All of the records must be set down again word for word.

Listed entries
>>>>>

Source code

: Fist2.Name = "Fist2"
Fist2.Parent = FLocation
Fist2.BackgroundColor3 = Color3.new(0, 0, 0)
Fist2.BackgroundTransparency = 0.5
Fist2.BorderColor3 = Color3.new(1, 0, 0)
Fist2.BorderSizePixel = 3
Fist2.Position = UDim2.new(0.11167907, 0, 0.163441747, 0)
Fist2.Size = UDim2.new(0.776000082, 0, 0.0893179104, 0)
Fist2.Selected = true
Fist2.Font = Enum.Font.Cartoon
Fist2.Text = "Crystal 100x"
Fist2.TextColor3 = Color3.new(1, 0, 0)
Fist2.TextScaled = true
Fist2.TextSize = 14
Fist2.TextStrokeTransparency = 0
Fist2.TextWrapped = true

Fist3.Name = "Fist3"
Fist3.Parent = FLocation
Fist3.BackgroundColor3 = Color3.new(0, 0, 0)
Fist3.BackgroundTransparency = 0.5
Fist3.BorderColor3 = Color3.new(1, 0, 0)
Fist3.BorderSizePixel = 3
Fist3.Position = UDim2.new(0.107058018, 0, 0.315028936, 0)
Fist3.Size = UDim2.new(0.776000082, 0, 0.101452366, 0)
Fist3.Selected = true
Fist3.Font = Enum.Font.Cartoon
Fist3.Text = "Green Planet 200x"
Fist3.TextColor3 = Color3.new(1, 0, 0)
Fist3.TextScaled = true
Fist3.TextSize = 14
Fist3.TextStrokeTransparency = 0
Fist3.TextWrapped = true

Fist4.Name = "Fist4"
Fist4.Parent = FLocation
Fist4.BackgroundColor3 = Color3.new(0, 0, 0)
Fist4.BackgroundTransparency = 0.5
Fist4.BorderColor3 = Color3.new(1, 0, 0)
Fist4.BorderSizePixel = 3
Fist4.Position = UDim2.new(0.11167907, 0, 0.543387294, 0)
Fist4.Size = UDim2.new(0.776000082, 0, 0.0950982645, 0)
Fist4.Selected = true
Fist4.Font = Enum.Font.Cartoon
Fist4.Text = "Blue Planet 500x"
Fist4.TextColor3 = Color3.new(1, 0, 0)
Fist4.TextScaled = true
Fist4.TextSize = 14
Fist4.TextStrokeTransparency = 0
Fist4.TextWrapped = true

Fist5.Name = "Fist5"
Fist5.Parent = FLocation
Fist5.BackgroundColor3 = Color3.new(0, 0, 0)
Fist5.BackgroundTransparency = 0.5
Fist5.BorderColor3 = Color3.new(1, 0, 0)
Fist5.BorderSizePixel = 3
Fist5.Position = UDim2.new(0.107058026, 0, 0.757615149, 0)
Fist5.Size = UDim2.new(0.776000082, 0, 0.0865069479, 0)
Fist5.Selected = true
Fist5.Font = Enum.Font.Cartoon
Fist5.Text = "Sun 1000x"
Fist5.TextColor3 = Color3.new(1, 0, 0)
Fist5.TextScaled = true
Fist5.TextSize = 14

<<<<<

Completed exercise
Source code

: Fist2.Name = "Fist2"
Fist2.Parent = FLocation
Fist2.BackgroundColor3 = Color3.new(0, 0, 0)
Fist2.BackgroundTransparency = 0.5
Fist2.BorderColor3 = Color3.new(1, 0, 0)
Fist2.BorderSizePixel = 3
Fist2.Position = UDim2.new(0.11167907, 0, 0.163441747, 0)
Fist2.Size = UDim2.new(0.776000082, 0, 0.0893179104, 0)
Fist2.Selected = true
Fist2.Font = Enum.Font.Cartoon
Fist2.Text = "Crystal 100x"
Fist2.TextColor3 = Color3.new(1, 0, 0)
Fist2.TextScaled = true
Fist2.TextSize = 14
Fist2.TextStrokeTransparency = 0
Fist2.TextWrapped = true

Fist3.Name = "Fist3"
Fist3.Parent = FLocation
Fist3.BackgroundColor3 = Color3.new(0, 0, 0)
Fist3.BackgroundTransparency = 0.5
Fist3.BorderColor3 = Color3.new(1, 0, 0)
Fist3.BorderSizePixel = 3
Fist3.Position = UDim2.new(0.107058018, 0, 0.315028936, 0)
Fist3.Size = UDim2.new(0.776000082, 0, 0.101452366, 0)
Fist3.Selected = true
Fist3.Font = Enum.Font.Cartoon
Fist3.Text = "Green Planet 200x"
Fist3.TextColor3 = Color3.new(1, 0, 0)
Fist3.TextScaled = true
Fist3.TextSize = 14
Fist3.TextStrokeTransparency = 0
Fist3.TextWrapped = true

Fist4.Name = "Fist4"
Fist4.Parent = FLocation
Fist4.BackgroundColor3 = Color3.new(0, 0, 0)
Fist4.BackgroundTransparency = 0.5
Fist4.BorderColor3 = Color3.new(1, 0, 0)
Fist4.BorderSizePixel = 3
Fist4.Position = UDim2.new(0.11167907, 0, 0.543387294, 0)
Fist4.Size = UDim2.new(0.776000082, 0, 0.0950982645, 0)
Fist4.Selected = true
Fist4.Font = Enum.Font.Cartoon
Fist4.Text = "Blue Planet 500x"
Fist4.TextColor3 = Color3.new(1, 0, 0)
Fist4.TextScaled = true
Fist4.TextSize = 14
Fist4.TextStrokeTransparency = 0
Fist4.TextWrapped = true

Fist5.Name = "Fist5"
Fist5.Parent = FLocation
Fist5.BackgroundColor3 = Color3.new(0, 0, 0)
Fist5.BackgroundTransparency = 0.5
Fist5.BorderColor3 = Color3.new(1, 0, 0)
Fist5.BorderSizePixel = 3
Fist5.Position = UDim2.new(0.107058026, 0, 0.757615149, 0)
Fist5.Size = UDim2.new(0.776000082, 0, 0.0865069479, 0)
Fist5.Selected = true
Fist5.Font = Enum.Font.Cartoon
Fist5.Text = "Sun 1000x"
Fist5.TextColor3 = Color3.new(1, 0, 0)
Fist5.TextScaled = true
Fist5.TextSize = 14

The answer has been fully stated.